[Items from a dataset]
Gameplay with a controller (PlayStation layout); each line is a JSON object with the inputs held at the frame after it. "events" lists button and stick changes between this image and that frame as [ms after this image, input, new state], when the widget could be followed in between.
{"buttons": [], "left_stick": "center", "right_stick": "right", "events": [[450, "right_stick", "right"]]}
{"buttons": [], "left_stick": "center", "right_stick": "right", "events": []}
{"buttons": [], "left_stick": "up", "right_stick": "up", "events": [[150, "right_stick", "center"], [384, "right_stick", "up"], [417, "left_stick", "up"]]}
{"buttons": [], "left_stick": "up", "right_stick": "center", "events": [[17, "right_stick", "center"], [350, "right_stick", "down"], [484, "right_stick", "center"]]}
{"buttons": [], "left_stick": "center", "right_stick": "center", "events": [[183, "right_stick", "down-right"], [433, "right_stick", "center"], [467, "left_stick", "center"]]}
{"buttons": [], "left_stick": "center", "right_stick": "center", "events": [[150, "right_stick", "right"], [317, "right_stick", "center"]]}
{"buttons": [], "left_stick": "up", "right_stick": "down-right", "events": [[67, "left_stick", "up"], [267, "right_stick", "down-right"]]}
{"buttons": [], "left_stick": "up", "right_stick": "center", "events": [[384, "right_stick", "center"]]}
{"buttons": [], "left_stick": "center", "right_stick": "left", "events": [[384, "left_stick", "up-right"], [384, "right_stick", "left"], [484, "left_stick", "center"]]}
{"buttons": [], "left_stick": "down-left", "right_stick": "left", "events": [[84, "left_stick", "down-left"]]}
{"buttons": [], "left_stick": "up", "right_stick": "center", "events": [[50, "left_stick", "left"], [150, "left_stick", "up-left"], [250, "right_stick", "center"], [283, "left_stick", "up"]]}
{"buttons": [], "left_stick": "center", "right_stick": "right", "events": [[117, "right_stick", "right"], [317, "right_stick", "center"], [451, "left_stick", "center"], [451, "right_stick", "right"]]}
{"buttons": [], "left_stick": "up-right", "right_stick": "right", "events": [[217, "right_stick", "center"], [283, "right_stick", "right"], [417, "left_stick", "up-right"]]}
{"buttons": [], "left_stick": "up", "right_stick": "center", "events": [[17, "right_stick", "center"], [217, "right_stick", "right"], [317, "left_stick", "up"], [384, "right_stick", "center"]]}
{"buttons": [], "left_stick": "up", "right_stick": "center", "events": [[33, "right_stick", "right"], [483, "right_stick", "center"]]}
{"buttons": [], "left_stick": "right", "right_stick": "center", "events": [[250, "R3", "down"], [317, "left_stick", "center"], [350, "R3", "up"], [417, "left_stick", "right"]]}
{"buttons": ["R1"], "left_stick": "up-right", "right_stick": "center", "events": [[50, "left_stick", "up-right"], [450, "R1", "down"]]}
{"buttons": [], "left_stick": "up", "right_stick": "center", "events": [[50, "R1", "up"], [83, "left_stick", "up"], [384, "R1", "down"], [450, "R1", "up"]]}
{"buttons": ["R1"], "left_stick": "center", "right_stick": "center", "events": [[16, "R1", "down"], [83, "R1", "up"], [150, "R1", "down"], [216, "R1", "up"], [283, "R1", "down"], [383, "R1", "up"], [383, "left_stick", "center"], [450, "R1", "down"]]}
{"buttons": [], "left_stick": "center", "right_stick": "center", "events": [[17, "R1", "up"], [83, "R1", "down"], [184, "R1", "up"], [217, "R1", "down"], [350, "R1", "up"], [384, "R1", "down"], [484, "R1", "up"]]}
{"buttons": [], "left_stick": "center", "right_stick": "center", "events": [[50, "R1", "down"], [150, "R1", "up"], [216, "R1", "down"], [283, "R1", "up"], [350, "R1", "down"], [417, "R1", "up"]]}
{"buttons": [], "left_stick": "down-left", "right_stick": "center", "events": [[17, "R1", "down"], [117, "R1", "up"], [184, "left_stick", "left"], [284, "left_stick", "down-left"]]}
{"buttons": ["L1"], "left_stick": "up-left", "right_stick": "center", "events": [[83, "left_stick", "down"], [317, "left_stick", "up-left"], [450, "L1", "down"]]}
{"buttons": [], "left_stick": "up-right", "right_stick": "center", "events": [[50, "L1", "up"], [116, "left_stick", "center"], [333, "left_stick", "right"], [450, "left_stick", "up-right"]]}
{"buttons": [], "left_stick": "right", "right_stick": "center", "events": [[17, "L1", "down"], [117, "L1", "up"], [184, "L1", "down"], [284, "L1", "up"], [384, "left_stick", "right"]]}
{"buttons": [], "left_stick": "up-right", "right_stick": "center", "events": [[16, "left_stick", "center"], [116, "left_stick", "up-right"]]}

*What is required*
Your answer must contain every line of the records, exactly.

*Answer area*
Gameplay with a controller (PlayStation layout); each line is a JSON object with the inputs held at the frame after it. "events" lists button and stick changes between this image and that frame as [ms after this image, input, new state], when the widget could be followed in between.
{"buttons": [], "left_stick": "center", "right_stick": "right", "events": [[450, "right_stick", "right"]]}
{"buttons": [], "left_stick": "center", "right_stick": "right", "events": []}
{"buttons": [], "left_stick": "up", "right_stick": "up", "events": [[150, "right_stick", "center"], [384, "right_stick", "up"], [417, "left_stick", "up"]]}
{"buttons": [], "left_stick": "up", "right_stick": "center", "events": [[17, "right_stick", "center"], [350, "right_stick", "down"], [484, "right_stick", "center"]]}
{"buttons": [], "left_stick": "center", "right_stick": "center", "events": [[183, "right_stick", "down-right"], [433, "right_stick", "center"], [467, "left_stick", "center"]]}
{"buttons": [], "left_stick": "center", "right_stick": "center", "events": [[150, "right_stick", "right"], [317, "right_stick", "center"]]}
{"buttons": [], "left_stick": "up", "right_stick": "down-right", "events": [[67, "left_stick", "up"], [267, "right_stick", "down-right"]]}
{"buttons": [], "left_stick": "up", "right_stick": "center", "events": [[384, "right_stick", "center"]]}
{"buttons": [], "left_stick": "center", "right_stick": "left", "events": [[384, "left_stick", "up-right"], [384, "right_stick", "left"], [484, "left_stick", "center"]]}
{"buttons": [], "left_stick": "down-left", "right_stick": "left", "events": [[84, "left_stick", "down-left"]]}
{"buttons": [], "left_stick": "up", "right_stick": "center", "events": [[50, "left_stick", "left"], [150, "left_stick", "up-left"], [250, "right_stick", "center"], [283, "left_stick", "up"]]}
{"buttons": [], "left_stick": "center", "right_stick": "right", "events": [[117, "right_stick", "right"], [317, "right_stick", "center"], [451, "left_stick", "center"], [451, "right_stick", "right"]]}
{"buttons": [], "left_stick": "up-right", "right_stick": "right", "events": [[217, "right_stick", "center"], [283, "right_stick", "right"], [417, "left_stick", "up-right"]]}
{"buttons": [], "left_stick": "up", "right_stick": "center", "events": [[17, "right_stick", "center"], [217, "right_stick", "right"], [317, "left_stick", "up"], [384, "right_stick", "center"]]}
{"buttons": [], "left_stick": "up", "right_stick": "center", "events": [[33, "right_stick", "right"], [483, "right_stick", "center"]]}
{"buttons": [], "left_stick": "right", "right_stick": "center", "events": [[250, "R3", "down"], [317, "left_stick", "center"], [350, "R3", "up"], [417, "left_stick", "right"]]}
{"buttons": ["R1"], "left_stick": "up-right", "right_stick": "center", "events": [[50, "left_stick", "up-right"], [450, "R1", "down"]]}
{"buttons": [], "left_stick": "up", "right_stick": "center", "events": [[50, "R1", "up"], [83, "left_stick", "up"], [384, "R1", "down"], [450, "R1", "up"]]}
{"buttons": ["R1"], "left_stick": "center", "right_stick": "center", "events": [[16, "R1", "down"], [83, "R1", "up"], [150, "R1", "down"], [216, "R1", "up"], [283, "R1", "down"], [383, "R1", "up"], [383, "left_stick", "center"], [450, "R1", "down"]]}
{"buttons": [], "left_stick": "center", "right_stick": "center", "events": [[17, "R1", "up"], [83, "R1", "down"], [184, "R1", "up"], [217, "R1", "down"], [350, "R1", "up"], [384, "R1", "down"], [484, "R1", "up"]]}
{"buttons": [], "left_stick": "center", "right_stick": "center", "events": [[50, "R1", "down"], [150, "R1", "up"], [216, "R1", "down"], [283, "R1", "up"], [350, "R1", "down"], [417, "R1", "up"]]}
{"buttons": [], "left_stick": "down-left", "right_stick": "center", "events": [[17, "R1", "down"], [117, "R1", "up"], [184, "left_stick", "left"], [284, "left_stick", "down-left"]]}
{"buttons": ["L1"], "left_stick": "up-left", "right_stick": "center", "events": [[83, "left_stick", "down"], [317, "left_stick", "up-left"], [450, "L1", "down"]]}
{"buttons": [], "left_stick": "up-right", "right_stick": "center", "events": [[50, "L1", "up"], [116, "left_stick", "center"], [333, "left_stick", "right"], [450, "left_stick", "up-right"]]}
{"buttons": [], "left_stick": "right", "right_stick": "center", "events": [[17, "L1", "down"], [117, "L1", "up"], [184, "L1", "down"], [284, "L1", "up"], [384, "left_stick", "right"]]}
{"buttons": [], "left_stick": "up-right", "right_stick": "center", "events": [[16, "left_stick", "center"], [116, "left_stick", "up-right"]]}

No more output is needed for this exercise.